How to get a certificate of eligibility from the VA

VA certificate of eligibilityVA home-loans are provided by approved VA lenders, not the Veteran's Administration. The VA lenders are required to obtain proof that the veteran applicant is eligible for a VA loan. The Certificate of Eligibility (COE) serves as that proof and informs the lender that the applicant has met the minimum service requirement.

There are three ways the veteran can obtain the Certificate of Eligibility (COE).

  1. By Mail
    The veteran can obtain the certificate by mail. Simply print the Request for a Certificate of Eligibility form and return it to the address on the form

  2. Online
    Create an account and complete the application. Here's a nice flyer detailing the procedure: Obtaining Your Certificate of Eligibility Online.pdf. However, in some cases, your lender may be able to establish your eligibility and obtain your certificate of eligibility online.

  3. Through the Lender
    Many VA approved lenders have access to a special database and are able to obtain the COE in a few minutes.

There are times when the automated system fails to produce a certificate of eligibility, in this situation, have your DD214 ready.

Who is eligible for a VA loan:

In general . . .
You have served 181 days of active service during peacetime,
You have served 90 consecutive days of active service during wartime,
You have more than 6 years of service in the National Guard or Reserves,
You are the spouse of a service member who has died in the line of duty or as a result of a service-related disability.

The Veteran's Administration lists ALL the service requirements for a VA home-loan on their web site.

Does the certificate of eligibility guarantee a loan?

Unfortunately, no. The VA guarantee means that the Veteran's Administration will pay the lender a percentage of the loss when the VA lender forecloses on a loan. In short, the VA "guarantees" the loan to the lender.

Veteran home-buyers should have a 620 minimum credit score, an acceptable work history, and sufficient money to pay the various closing-costs if not paid by the home seller.
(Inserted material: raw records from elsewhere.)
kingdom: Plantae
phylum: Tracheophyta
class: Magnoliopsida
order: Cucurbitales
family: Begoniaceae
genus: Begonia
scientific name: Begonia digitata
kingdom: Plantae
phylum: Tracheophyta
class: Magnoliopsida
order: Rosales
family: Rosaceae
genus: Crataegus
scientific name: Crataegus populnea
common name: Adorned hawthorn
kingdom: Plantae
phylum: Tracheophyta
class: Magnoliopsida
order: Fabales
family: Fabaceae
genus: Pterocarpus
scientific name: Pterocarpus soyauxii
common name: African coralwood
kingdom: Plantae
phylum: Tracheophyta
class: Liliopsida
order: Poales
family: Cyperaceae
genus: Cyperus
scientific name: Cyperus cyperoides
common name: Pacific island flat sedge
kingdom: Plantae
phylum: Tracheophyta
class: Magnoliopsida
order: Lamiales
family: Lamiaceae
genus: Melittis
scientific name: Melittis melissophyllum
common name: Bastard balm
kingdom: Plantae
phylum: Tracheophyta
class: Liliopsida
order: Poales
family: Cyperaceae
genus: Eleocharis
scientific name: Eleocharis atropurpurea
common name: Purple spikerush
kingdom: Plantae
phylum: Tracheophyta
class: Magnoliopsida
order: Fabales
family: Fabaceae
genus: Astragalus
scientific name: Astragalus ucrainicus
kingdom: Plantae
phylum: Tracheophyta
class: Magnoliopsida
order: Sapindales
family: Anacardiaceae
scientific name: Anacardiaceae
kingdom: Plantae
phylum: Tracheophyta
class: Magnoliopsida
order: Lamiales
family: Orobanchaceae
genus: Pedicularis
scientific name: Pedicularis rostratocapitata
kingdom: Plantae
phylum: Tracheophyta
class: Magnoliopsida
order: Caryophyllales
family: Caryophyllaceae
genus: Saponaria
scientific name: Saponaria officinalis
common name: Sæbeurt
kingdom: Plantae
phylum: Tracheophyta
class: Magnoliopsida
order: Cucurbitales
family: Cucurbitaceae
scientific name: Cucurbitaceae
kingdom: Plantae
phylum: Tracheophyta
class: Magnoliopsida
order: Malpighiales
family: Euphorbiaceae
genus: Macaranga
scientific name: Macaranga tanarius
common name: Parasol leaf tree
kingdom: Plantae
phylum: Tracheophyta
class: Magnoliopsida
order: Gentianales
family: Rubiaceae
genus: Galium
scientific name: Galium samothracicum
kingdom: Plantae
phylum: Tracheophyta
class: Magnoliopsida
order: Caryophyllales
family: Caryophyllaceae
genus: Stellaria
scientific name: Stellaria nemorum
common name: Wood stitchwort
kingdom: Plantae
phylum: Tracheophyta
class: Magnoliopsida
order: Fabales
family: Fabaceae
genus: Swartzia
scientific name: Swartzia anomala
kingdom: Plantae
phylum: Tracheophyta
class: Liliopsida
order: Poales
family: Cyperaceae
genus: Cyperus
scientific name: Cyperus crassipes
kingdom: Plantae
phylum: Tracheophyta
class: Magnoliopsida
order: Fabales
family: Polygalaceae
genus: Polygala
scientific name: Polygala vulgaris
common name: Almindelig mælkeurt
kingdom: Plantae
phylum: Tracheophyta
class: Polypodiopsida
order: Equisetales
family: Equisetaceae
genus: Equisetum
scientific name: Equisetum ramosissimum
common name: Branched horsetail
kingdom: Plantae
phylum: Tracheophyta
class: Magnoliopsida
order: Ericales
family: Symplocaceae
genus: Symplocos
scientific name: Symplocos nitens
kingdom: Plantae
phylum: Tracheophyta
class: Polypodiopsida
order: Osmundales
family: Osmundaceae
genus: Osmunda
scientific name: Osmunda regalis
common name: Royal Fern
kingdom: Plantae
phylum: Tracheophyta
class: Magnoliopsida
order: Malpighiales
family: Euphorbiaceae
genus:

  Frequently Asked Questions About the VA Certificate of Eligibility

Q. Can a VA loan be denied?
A. The VA loan is not unlike any other mortgage loan. The veteran applicant must meet the lender's (and VA administration) guidelines for income, credit, length of employment, etc. The confusion is usually due to the word "VA loan guaranty". The guaranty means the lender is protected against loss if the borrower fails to repay the loan.

Q. Can a veteran with bad credit get a VA home-loan?
A. The VA does not require a minimum credit score and some lenders may be inclined to go below 620 depending on the circumstances that caused the poor credit.

Q. How long does it take to get a certificate of eligibility from the VA?
A. Obtaining the certificate of eligibility through the Veterans Administration can take up to six weeks (and longer). Fortunately, VA approved lenders are able to acquire the certificate of eligibility much sooner through the automated systems

Q. Is a dd214 the same as a certificate of eligibility?
A. The DD Form 214 is the proof of service. The DD-214 usually includes everything the VA needs to determine whether the veteran is eligible for a VA loan..

Q. Why does my VA Certificate of Eligibility say $36 000?
A. The $36,000 is the VA's maximum guarantee for loans up to $144,000 paid to the lender in the event of a default on the loan.

Here’s how it works:

If you qualify for a VA-backed home-loan, you’ll receive a home-loan entitlement. This is the maximum amount we’ll guarantee the lender that we’ll pay if you default on your loan.

As long as you qualify for a loan based on your income and credit history, and the property’s value matches its asking price, your lender will likely agree to loan you up to 4 times the amount of your entitlement without a down payment. This is your loan limit.

You may still be able to borrow more than this amount if you’re able and willing to pay a down payment. Most lenders require that your entitlement, down payment, or a combination of both cover at least 25% of your total loan amount.